The new information – contained in a recent media report – comes a year after Cambodia’s controversial deportation of the Uighurs, which triggered a firestorm of criticism from rights activists and foreign governments.
Last week, Radio Free Asia reported that Memet Eli Rozi, 34, his 28-year-old wife Gulbahar Sadiq and their five children were expelled from Laos in March.
Rozi was reportedly one of the 22 Uighurs who entered Cambodia in search of asylum in late 2009, after fleeing ethnic rioting in China’s Xinjiang province in July.
The report claims he was one of just two of the group who managed to escape before their deportation from Cambodia on December 19.

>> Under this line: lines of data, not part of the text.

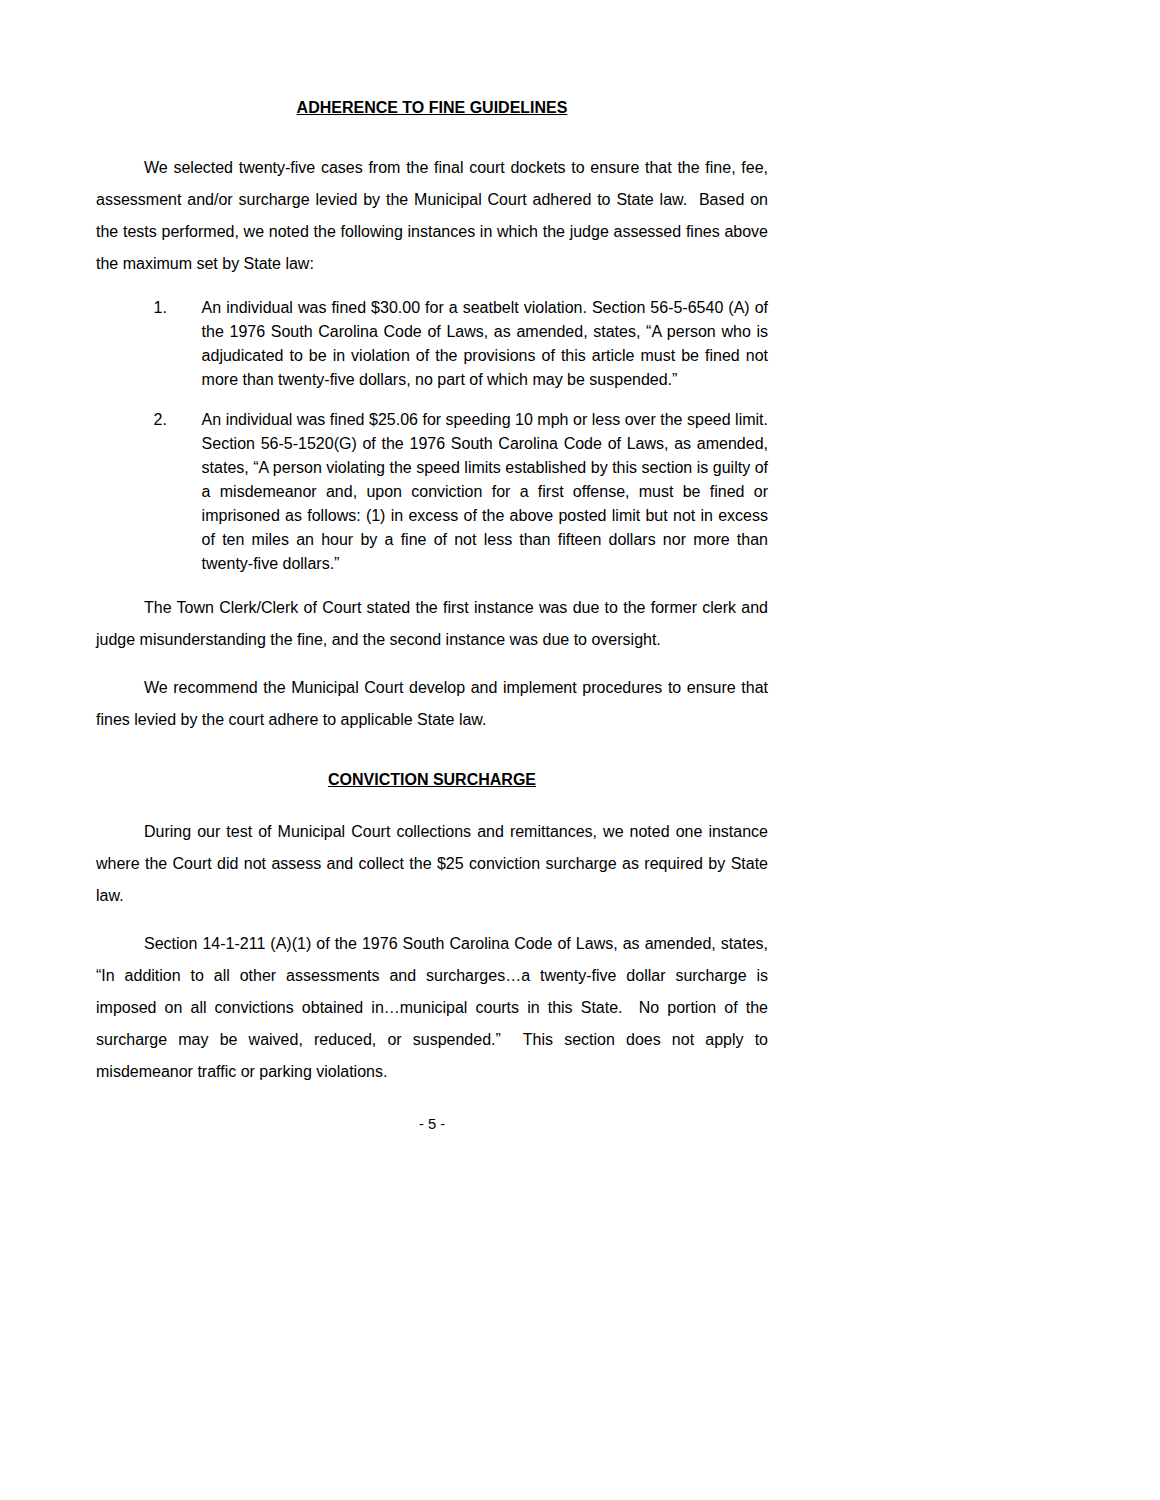ADHERENCE TO FINE GUIDELINES
We selected twenty-five cases from the final court dockets to ensure that the fine, fee, assessment and/or surcharge levied by the Municipal Court adhered to State law. Based on the tests performed, we noted the following instances in which the judge assessed fines above the maximum set by State law:
An individual was fined $30.00 for a seatbelt violation. Section 56-5-6540 (A) of the 1976 South Carolina Code of Laws, as amended, states, “A person who is adjudicated to be in violation of the provisions of this article must be fined not more than twenty-five dollars, no part of which may be suspended.”
An individual was fined $25.06 for speeding 10 mph or less over the speed limit. Section 56-5-1520(G) of the 1976 South Carolina Code of Laws, as amended, states, “A person violating the speed limits established by this section is guilty of a misdemeanor and, upon conviction for a first offense, must be fined or imprisoned as follows: (1) in excess of the above posted limit but not in excess of ten miles an hour by a fine of not less than fifteen dollars nor more than twenty-five dollars.”
The Town Clerk/Clerk of Court stated the first instance was due to the former clerk and judge misunderstanding the fine, and the second instance was due to oversight.
We recommend the Municipal Court develop and implement procedures to ensure that fines levied by the court adhere to applicable State law.
CONVICTION SURCHARGE
During our test of Municipal Court collections and remittances, we noted one instance where the Court did not assess and collect the $25 conviction surcharge as required by State law.
Section 14-1-211 (A)(1) of the 1976 South Carolina Code of Laws, as amended, states, “In addition to all other assessments and surcharges…a twenty-five dollar surcharge is imposed on all convictions obtained in…municipal courts in this State. No portion of the surcharge may be waived, reduced, or suspended.” This section does not apply to misdemeanor traffic or parking violations.
- 5 -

After his escape from Cambodia, Rozi secretly entered Laos and later asked his family to join him from Guangzhou in southern China, according to an interview with Gulbahar Sadiq.
The family were apprehended by Laotian authorities upon arrival, she told RFA, and were deported to China where they were interrogated by Xinjiang officials for 32 days.
The article claims Memet Eli Rozi’s current location is unknown, while his wife and children have been released to their hometown in the west of the province.
The news falls close to the first anniversary of Cambodia’s deportation of the 20 Uighurs, a move which many rights groups have linked to Beijing’s approval of US$1.2 billion in loans and investment to Cambodia the same week.
In a statement on Friday, Human Rights Watch called Chinese officials to account for the whereabouts of the Uighurs, saying the government had “consistently refused” to provide information about their status and well-being.
“Uighurs deported to China are at clear risk of torture,” Sophie Richardson, HRW’s Asia advocacy director, said in the statement. “China’s failure to account for any of those asylum seekers a year after their forced return is extremely worrying.”
She said the case was “a stark reminder that no country should deport Uighur asylum seekers back to China”.
Ma Zhaoxu, a Chinese Foreign Ministry spokesman, said in a written statement to The New York Times in February that China was a country “ruled by law” and was set to implement it in the case of the Uighurs, who were set to stand trial for committing “criminal” acts.
No other information has since been given on the fate of the 20 Uighurs, nor of Memet Eli Rozi and the other Uighur from Cambodia whose whereabouts are still unknown.
In a statement on Thursday, Jesuit Refugee Services, which helped the Uighurs during their ill-fated asylum bid, said the deportees would likely have faced harsh treatment at the hands of the Chinese authorities.
It stated that one of the Uighur men had spoken to JRS about “the daily beatings and torture” he suffered whilst in a labour camp in China.
“While in Cambodia he spoke publicly about this persecution and for this reason it is likely that upon return he has either been executed, imprisoned or again subjected to the horrors of re-education through labour.
“We call on the international community to stand vigilant against forced returns on this sad anniversary,” JRS said.